[Exercise inputs — start]

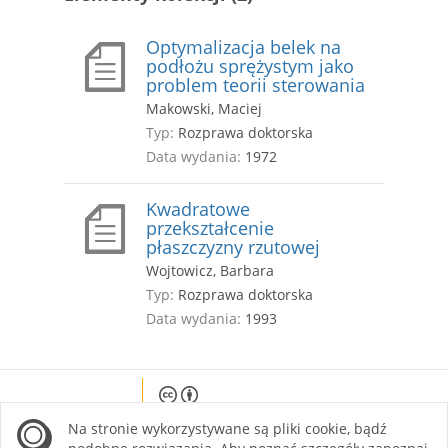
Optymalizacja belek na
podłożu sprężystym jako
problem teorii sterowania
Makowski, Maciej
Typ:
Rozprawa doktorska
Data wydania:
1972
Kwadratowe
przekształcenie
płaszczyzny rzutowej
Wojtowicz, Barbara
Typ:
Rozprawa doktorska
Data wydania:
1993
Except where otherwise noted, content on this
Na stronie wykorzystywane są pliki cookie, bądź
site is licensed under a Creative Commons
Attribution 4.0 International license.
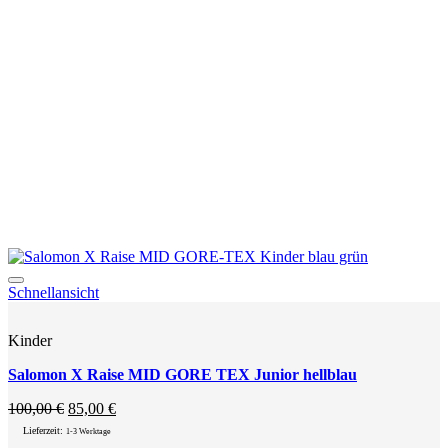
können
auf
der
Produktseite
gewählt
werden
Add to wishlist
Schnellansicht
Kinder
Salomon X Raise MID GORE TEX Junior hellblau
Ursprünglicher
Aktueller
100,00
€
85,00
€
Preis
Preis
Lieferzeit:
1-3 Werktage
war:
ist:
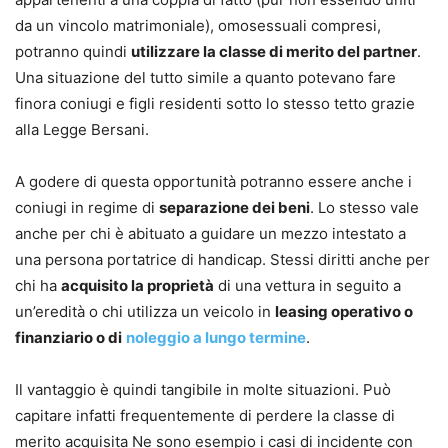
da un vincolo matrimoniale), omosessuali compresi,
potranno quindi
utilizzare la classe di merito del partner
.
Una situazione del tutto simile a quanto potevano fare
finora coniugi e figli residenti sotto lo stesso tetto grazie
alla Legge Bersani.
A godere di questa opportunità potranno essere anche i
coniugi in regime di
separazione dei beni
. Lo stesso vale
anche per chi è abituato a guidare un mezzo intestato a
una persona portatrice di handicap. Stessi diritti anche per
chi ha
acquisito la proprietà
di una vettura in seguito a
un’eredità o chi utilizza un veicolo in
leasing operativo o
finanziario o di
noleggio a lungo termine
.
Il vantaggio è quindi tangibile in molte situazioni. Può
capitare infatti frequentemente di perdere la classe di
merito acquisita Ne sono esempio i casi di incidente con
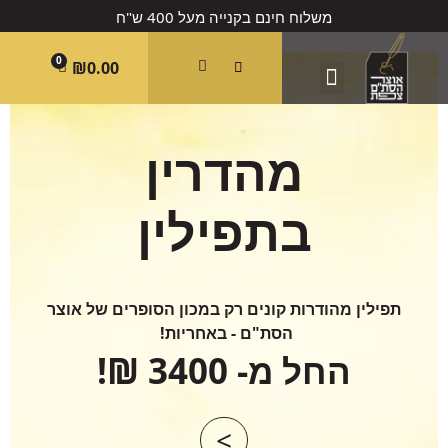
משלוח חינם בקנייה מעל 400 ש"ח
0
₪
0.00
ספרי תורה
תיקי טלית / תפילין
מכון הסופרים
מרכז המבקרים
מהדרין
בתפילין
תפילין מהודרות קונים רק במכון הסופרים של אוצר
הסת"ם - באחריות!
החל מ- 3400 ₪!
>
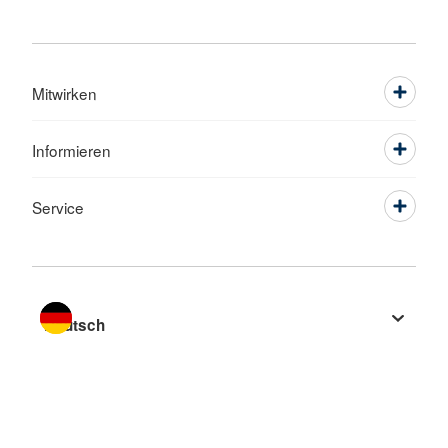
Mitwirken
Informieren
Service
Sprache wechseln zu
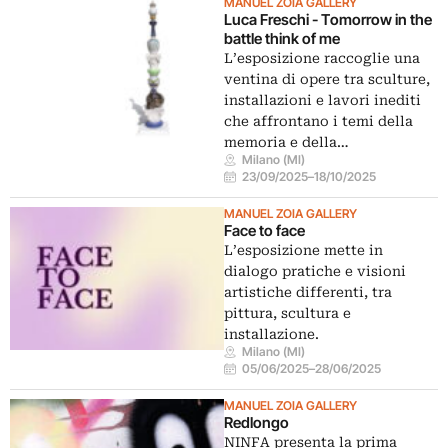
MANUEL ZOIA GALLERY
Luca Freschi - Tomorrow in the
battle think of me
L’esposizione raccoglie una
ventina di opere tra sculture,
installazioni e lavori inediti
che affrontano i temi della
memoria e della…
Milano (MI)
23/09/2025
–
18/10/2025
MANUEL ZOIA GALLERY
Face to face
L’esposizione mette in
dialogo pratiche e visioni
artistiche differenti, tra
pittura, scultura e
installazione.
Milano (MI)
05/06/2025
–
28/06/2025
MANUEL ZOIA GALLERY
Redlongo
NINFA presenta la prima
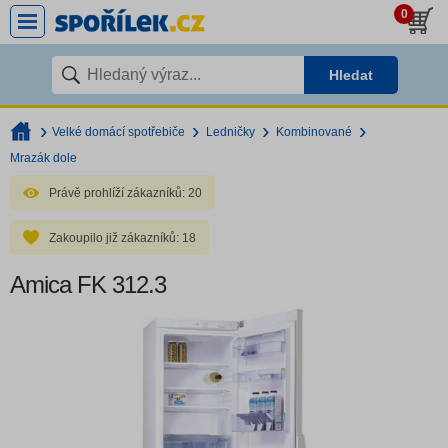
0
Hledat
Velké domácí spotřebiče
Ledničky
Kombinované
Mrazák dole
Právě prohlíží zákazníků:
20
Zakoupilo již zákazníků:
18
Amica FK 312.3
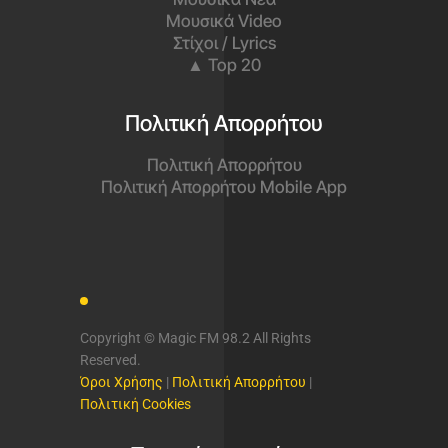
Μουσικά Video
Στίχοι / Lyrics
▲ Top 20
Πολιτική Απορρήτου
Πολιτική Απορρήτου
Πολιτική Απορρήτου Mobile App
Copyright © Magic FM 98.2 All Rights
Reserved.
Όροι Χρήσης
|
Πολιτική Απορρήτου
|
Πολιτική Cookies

[Exercise inputs — finish]

Instructions to follow:
Convert the text lines from all of the records above into a JSON list of strings, one string per line, skipping blank lines. Leave the pictures out of the answer.

Result below:
[
  "Optymalizacja belek na",
  "podłożu sprężystym jako",
  "problem teorii sterowania",
  "Makowski, Maciej",
  "Typ:",
  "Rozprawa doktorska",
  "Data wydania:",
  "1972",
  "Kwadratowe",
  "przekształcenie",
  "płaszczyzny rzutowej",
  "Wojtowicz, Barbara",
  "Typ:",
  "Rozprawa doktorska",
  "Data wydania:",
  "1993",
  "Except where otherwise noted, content on this",
  "Na stronie wykorzystywane są pliki cookie, bądź",
  "site is licensed under a Creative Commons",
  "Attribution 4.0 International license.",
  "können",
  "auf",
  "der",
  "Produktseite",
  "gewählt",
  "werden",
  "Add to wishlist",
  "Schnellansicht",
  "Kinder",
  "Salomon X Raise MID GORE TEX Junior hellblau",
  "Ursprünglicher",
  "Aktueller",
  "100,00",
  "€",
  "85,00",
  "€",
  "Preis",
  "Preis",
  "Lieferzeit:",
  "1-3 Werktage",
  "war:",
  "ist:",
  "da un vincolo matrimoniale), omosessuali compresi,",
  "potranno quindi",
  "utilizzare la classe di merito del partner",
  ".",
  "Una situazione del tutto simile a quanto potevano fare",
  "finora coniugi e figli residenti sotto lo stesso tetto grazie",
  "alla Legge Bersani.",
  "A godere di questa opportunità potranno essere anche i",
  "coniugi in regime di",
  "separazione dei beni",
  ". Lo stesso vale",
  "anche per chi è abituato a guidare un mezzo intestato a",
  "una persona portatrice di handicap. Stessi diritti anche per",
  "chi ha",
  "acquisito la proprietà",
  "di una vettura in seguito a",
  "un’eredità o chi utilizza un veicolo in",
  "leasing operativo o",
  "finanziario o di",
  "noleggio a lungo termine",
  ".",
  "Il vantaggio è quindi tangibile in molte situazioni. Può",
  "capitare infatti frequentemente di perdere la classe di",
  "merito acquisita Ne sono esempio i casi di incidente con",
  "משלוח חינם בקנייה מעל 400 ש\"ח",
  "0",
  "₪",
  "0.00",
  "ספרי תורה",
  "תיקי טלית / תפילין",
  "מכון הסופרים",
  "מרכז המבקרים",
  "מהדרין",
  "בתפילין",
  "תפילין מהודרות קונים רק במכון הסופרים של אוצר",
  "הסת\"ם - באחריות!",
  "החל מ- 3400 ₪!",
  ">",
  "Mitwirken",
  "Informieren",
  "Service",
  "Sprache wechseln zu",
  "MANUEL ZOIA GALLERY",
  "Luca Freschi - Tomorrow in the",
  "battle think of me",
  "L’esposizione raccoglie una",
  "ventina di opere tra sculture,",
  "installazioni e lavori inediti",
  "che affrontano i temi della",
  "memoria e della…",
  "Milano (MI)",
  "23/09/2025",
  "–",
  "18/10/2025",
  "MANUEL ZOIA GALLERY",
  "Face to face",
  "L’esposizione mette in",
  "dialogo pratiche e visioni",
  "artistiche differenti, tra",
  "pittura, scultura e",
  "installazione.",
  "Milano (MI)",
  "05/06/2025",
  "–",
  "28/06/2025",
  "MANUEL ZOIA GALLERY",
  "Redlongo",
  "NINFA presenta la prima",
  "0",
  "Hledat",
  "Velké domácí spotřebiče",
  "Ledničky",
  "Kombinované",
  "Mrazák dole",
  "Právě prohlíží zákazníků:",
  "20",
  "Zakoupilo již zákazníků:",
  "18",
  "Amica FK 312.3",
  "Μουσικά Video",
  "Στίχοι / Lyrics",
  "▲ Top 20",
  "Πολιτική Απορρήτου",
  "Πολιτική Απορρήτου",
  "Πολιτική Απορρήτου Mobile App",
  "Copyright © Magic FM 98.2 All Rights",
  "Reserved.",
  "Όροι Χρήσης",
  "|",
  "Πολιτική Απορρήτου",
  "|",
  "Πολιτική Cookies"
]